Release Date: June 25, 2026
In this episode, CJ Gustafson dives into the S-1 filing and business mechanics behind Lime—the micro mobility company famous for its green scooters and e-bikes—as it launches a $1.8 billion IPO. CJ tees up Lime as the archetypal phoenix story: a company nearly wiped out by COVID, rescued by Uber, and now attempting a comeback amid heavy debt, tricky unit economics, and the challenge of sustainable growth. Is the scooter business a commodity slog or does Lime have a real moat? And can the IPO propel Lime into debt-free, cash-compounding safety—or is it just a temporary safe harbor? CJ breaks down the numbers, the turnaround, and what the offering tells us about the state of shared mobility.

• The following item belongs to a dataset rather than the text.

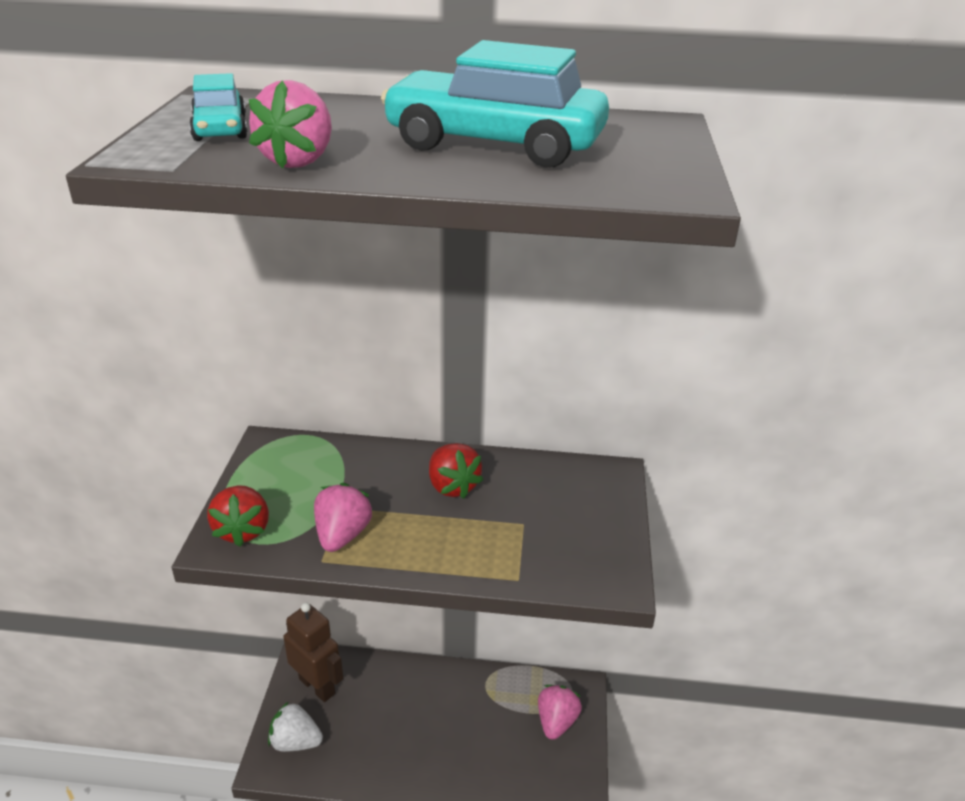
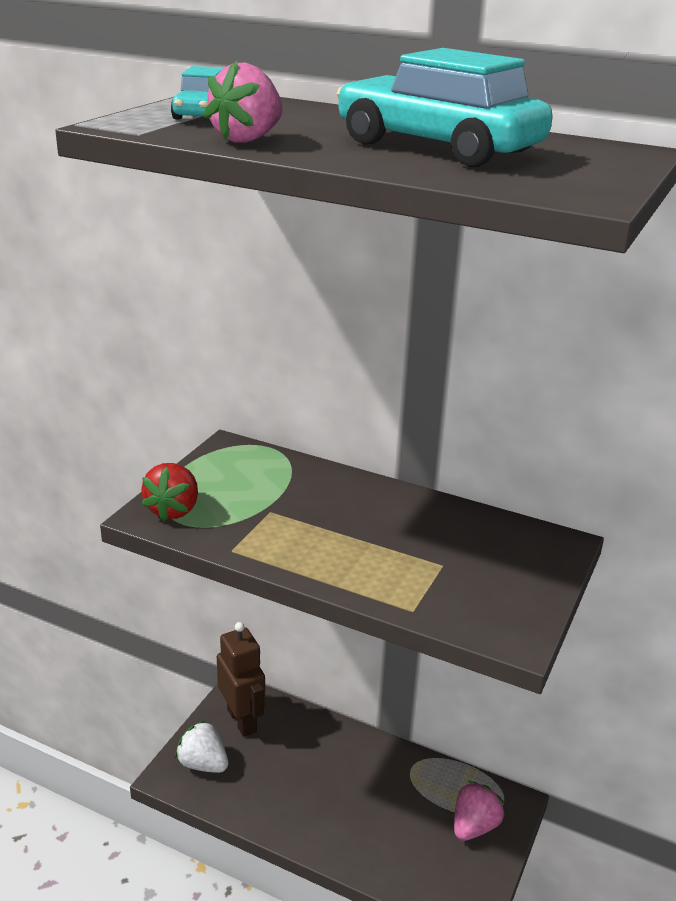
camera: 20 degrees right, 5 degrees down
(342, 535) = (261, 534): pink strawberry -> none
(452, 486) = (386, 518): red strawberry -> none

| Timestamp | Segment/Topic | |-----------|---------------------------------------------------------| | 00:00–03:30 | CJ’s Tel Aviv scooter story and intro to the episode | | 03:40 | Phoenix-from-the-ashes framing: Covid burnout & debt | | 09:05 | Lime’s market share and “what do they actually do?” | | 17:50 | Revenue, growth, and margin statistics (FY23–FY25) | | 24:50 | Gross margin and the impact of depreciation method | | 27:17 | Operating income flip to positive and EBITDA uptick | | 38:44 | Monthly active users and revenue per vehicle/day | | 41:25 | Subscriptions and their 6x engagement effect | | 46:43 | Debt load, IPO proceeds, and balance sheet changes | | 54:00 | The COVID crisis, Uber’s bailout, and the turnaround | | 56:30 | Operational warehouse discipline and metric focus | | 1:04:03 | Scooter payback timeline—then vs. now | | 1:10:29 | Swappable batteries: impact on ops & cost structure | | 1:13:44 | The “more supply = more value” network effect | | 1:23:05 | Moat analysis: hardware, ops stack, and permits | | 1:28:40 | Ultimate IPO bet: “can they keep the discipline?” | | 1:35:21 | Going concern and risk factors | | 1:42:58 | Valuation analysis; investor list and CEO’s stake | | 1:50:24 | Closing remarks and helmet PSA |
CJ positions Lime’s IPO as a rare case of operational discipline forced by existential crisis—rather than billion-dollar VC binges—producing a potentially sustainable business just as cheap money and public markets are back. The company must keep sweating the small stuff, maintaining density and capex discipline, while keeping city officials and Uber happy. The ultimate market bet: can Wayne Ting’s warehouse ethos scale, and will depreciation (the cost of those handlebars and batteries) ever stop lurking beneath the adjusted figures? For finance leaders weighing dreams of product-led growth against operational grind, this is a story with lessons—and caution flags—in every line item.